The Truth Behind The Rivalry Between Ferrari And Lamborghini

The annals of business history are filled with stories of companies that engaged in rivalries with their competitors. In some cases, those rivalries began in family disputes. For example, athletic-wear manufacturers Adidas and Puma came about because the Dassler Brothers, the founders of Adidas, couldn't see eye to eye and parted ways, according to Business Insider. Similarly, back in the 1980s the famed "Cola Wars" pitted Coca-Cola and Pepsi against each other in both popular culture and at the cash register.

Since most people who can afford to buy a car couldn't dream of shelling out half a million or more for their ride, they may not be aware that the founders of two of the biggest high-end car manufacturers — Ferrari and Lamborghini — carried out a feud with each other over the course of several decades. What's more, the dispute began over a mundane mechanical part that cost a trifling amount of money.

This is the true story of the rivalry between the founders of Ferrari and Lamborghini.

Ferruccio Lamborghini made his fortune selling agricultural equipment

Ferrucio Lamborghini was born to a wine-growing family in 1916, according to the book, "The Complete Book of Lamborghini," by Pete Lyons.
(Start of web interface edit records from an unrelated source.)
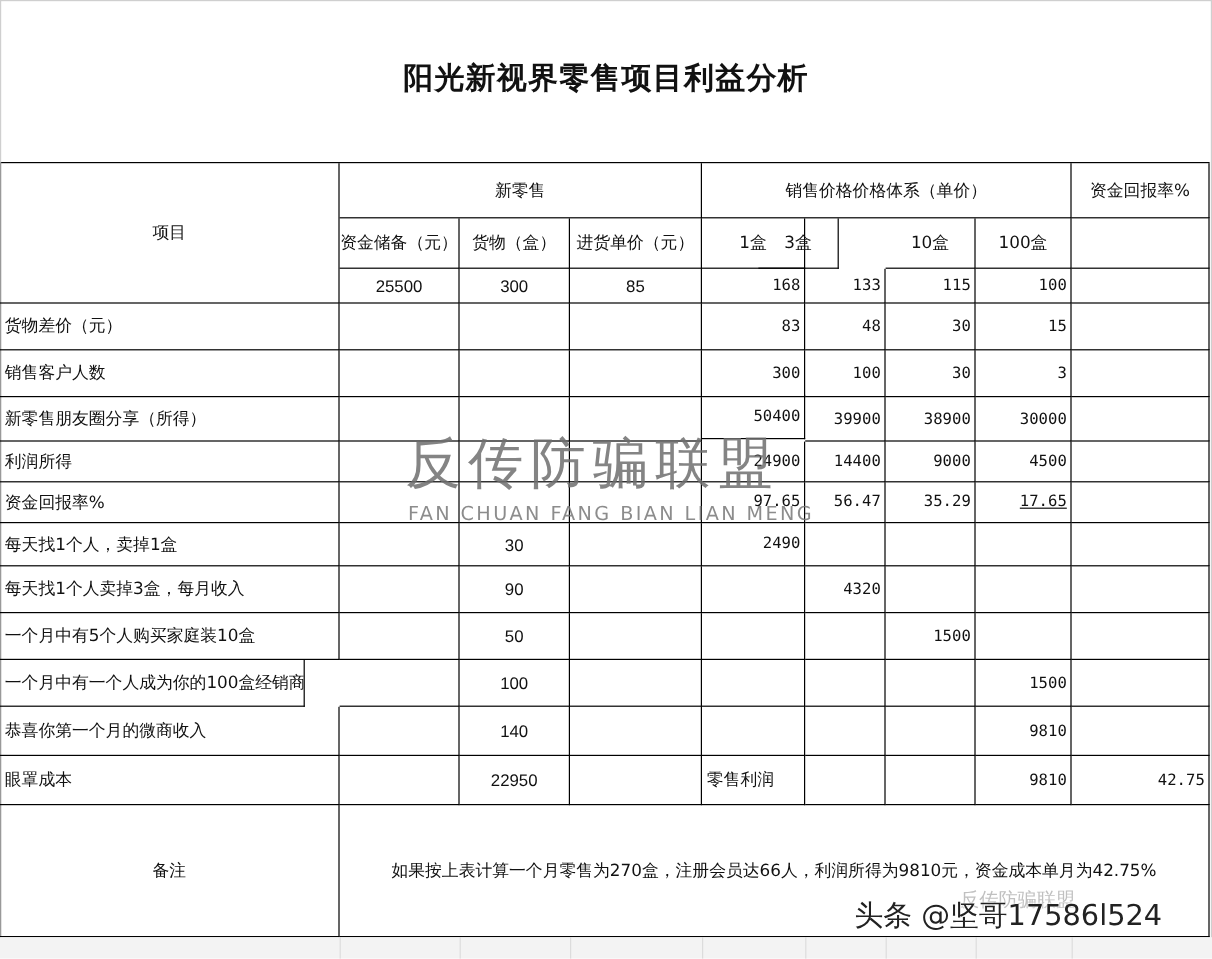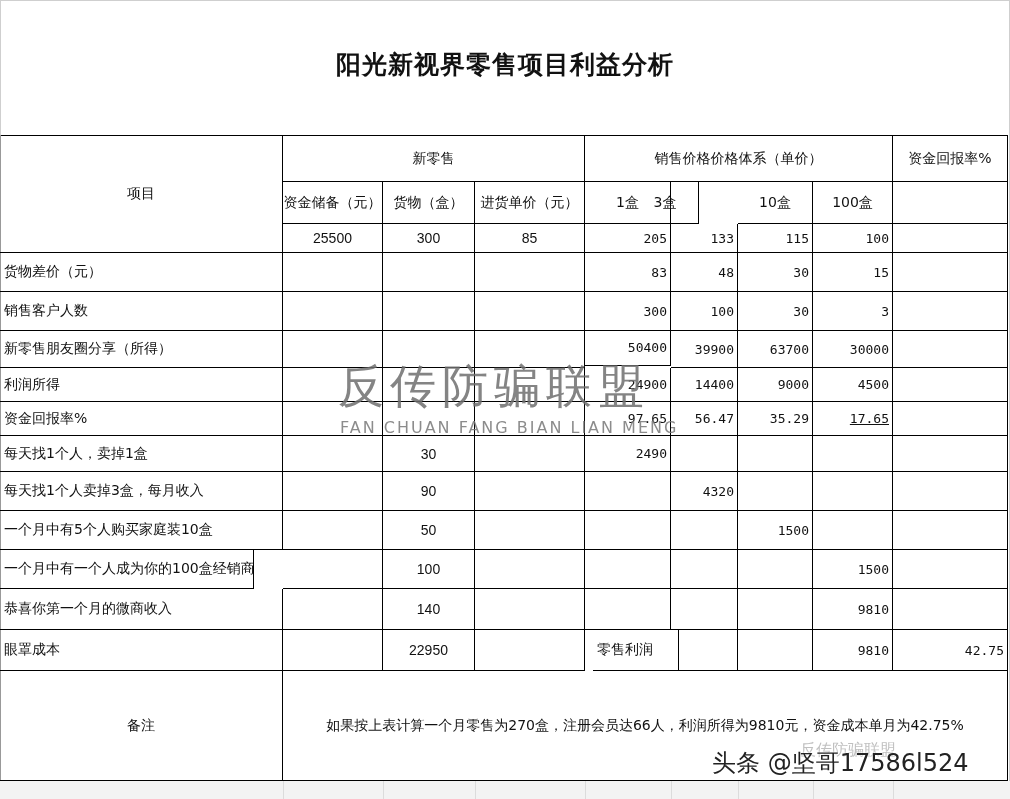"205" div.cell { text: 205 -> 168 }
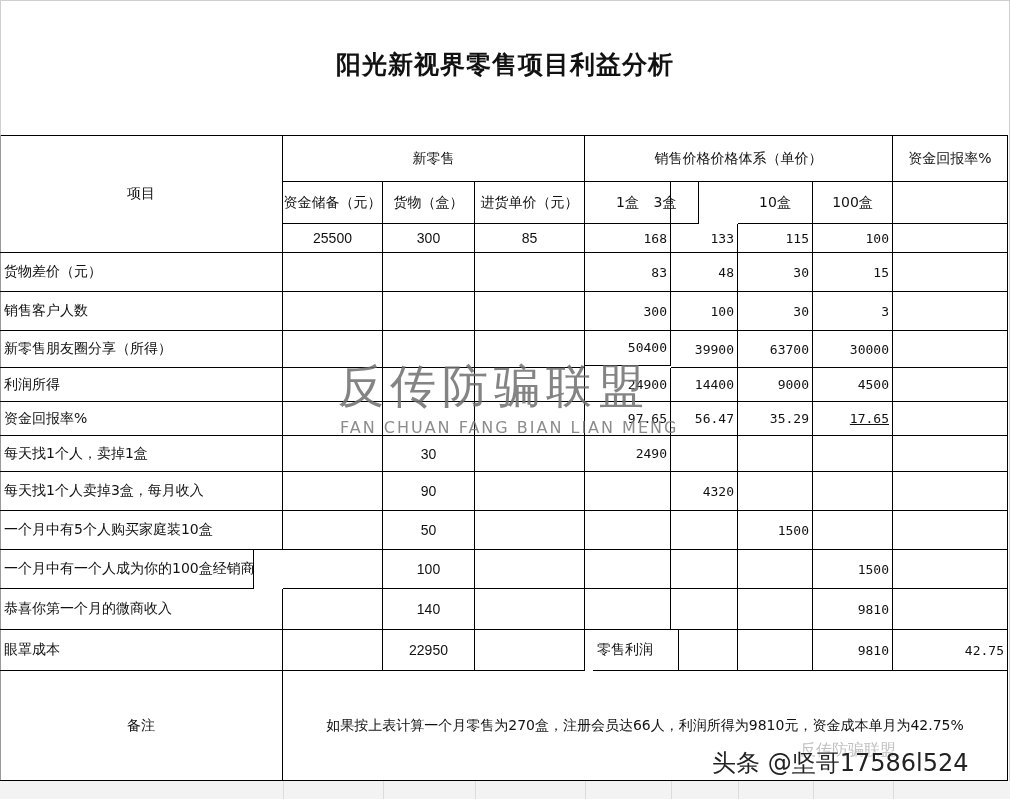"63700" div.cell { text: 63700 -> 38900 }
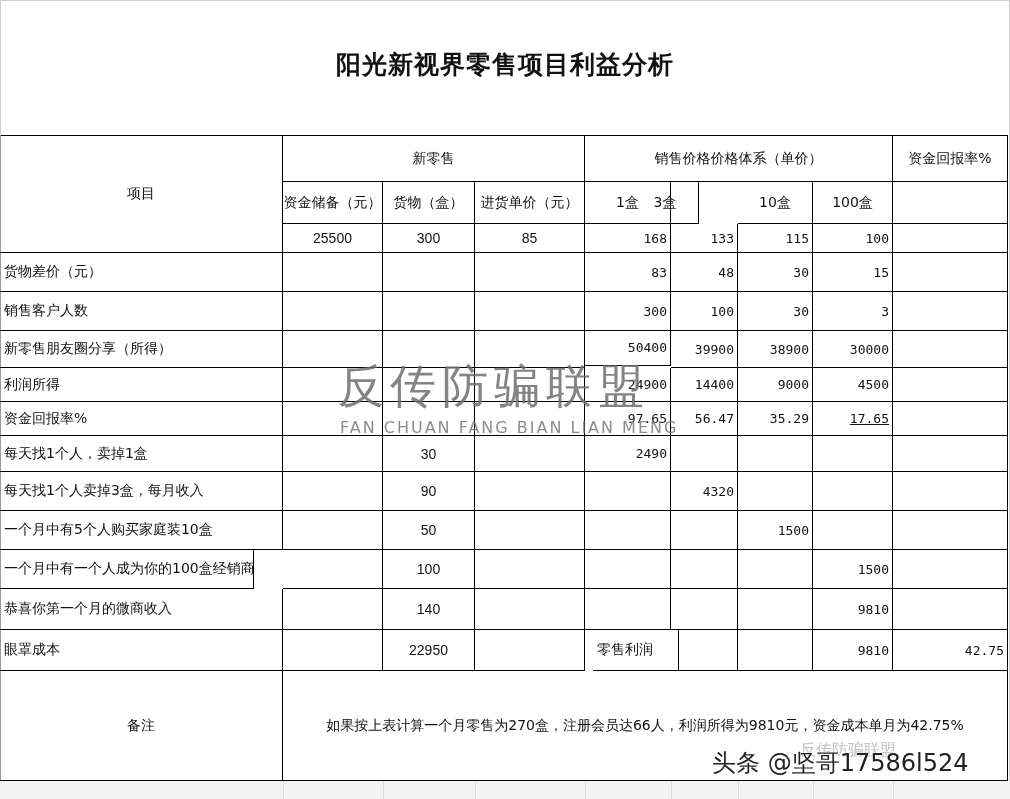"零售利润" div.cell { margin-left: 8px -> none }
However, the young Italian seemingly cared less about agriculture and more about agricultural equipment, showing skills at mechanics around the family farm.

By the late 1940s, he had turned his fondness for tinkering into a successful business producing tractors; indeed, the company still manufactures tractors to this day.

By the 1960s, Lamborghini had made a fortune as an industrialist, and according to Car and Driver, he liked to spend his money on high-end Italian sports cars. In particular, he had a taste for Ferraris.

"When he became a wealthy industrialist, he bought two Ferraris: a white one for him, and a black one for his wife," said a former employee.

Indeed, so proud was Lamborghini of his possessions that he'd make it a point to take visitors for a ride in them. "Every time important customers used to come to the tractor company to sign contracts, he would take them to the restaurant while driving the Ferrari," recalled the employee.

A trifling mechanical problem plagued Lamborghini's Ferraris

Though Ferrucio Lamborghini loved driving his expensive Ferraris, he was not very good at it. "He kept burning the clutch," said a former employee. He would then have to take his machine to the Ferrari dealer for a 1,000-lire repair job (referencing the lira, the currency Italy used at the time).

One day, tired of having to pay for expensive repairs at the dealership, Lamborghini realized that he, too, was a manufacturer of mechanical devices, many of which used clutches. Further, he had a team of mechanics in his employ. According to Car and Driver, it was then that the tractor manufacturer discovered two things. The first was one of his own mechanics could easily replace the clutch, which was roughly standard for vehicles across the automotive and agricultural industries. And second, the part cost 10 lire — about 1% of what he was paying Ferrari mechanics to fix it.

"Ferruccio Lamborghini . . . he started yelling, he was so mad because he said, 'I pay for my tractor 10 lire [for this part], and I paid Ferrari 1000 lire for the same part,'" according to the former employee.

Did Enzo Ferrari insult Ferruccio Lamborghini?

From here we enter the hazy netherworld between corporate lore and documented historical fact.

According to one version of events, Lamborghini got the chance to talk things over with Ferrari. Longtime Lamborghini test driver Valentino Balboni told Car and Driver that the car manufacturer insulted his boss.

"Enzo Ferrari told him: 'You are a tractor driver, you are a farmer. You shouldn't complain driving my cars because they're the best cars in the world,'" Per Balboni, Lamborghini purportedly responded, "Oh, yes, I am a farmer! I'll show you how to make a sports car and I will do a sports car by myself ... to show you how a sports car has to be."

However, The New York Times posits that Lamborghini's real reason for going into the car business was considerably more practical: seeing the high markup placed by car manufacturers, such as Ferrari, on mundane parts, the tractor company decided there was money to be made manufacturing exotic cars.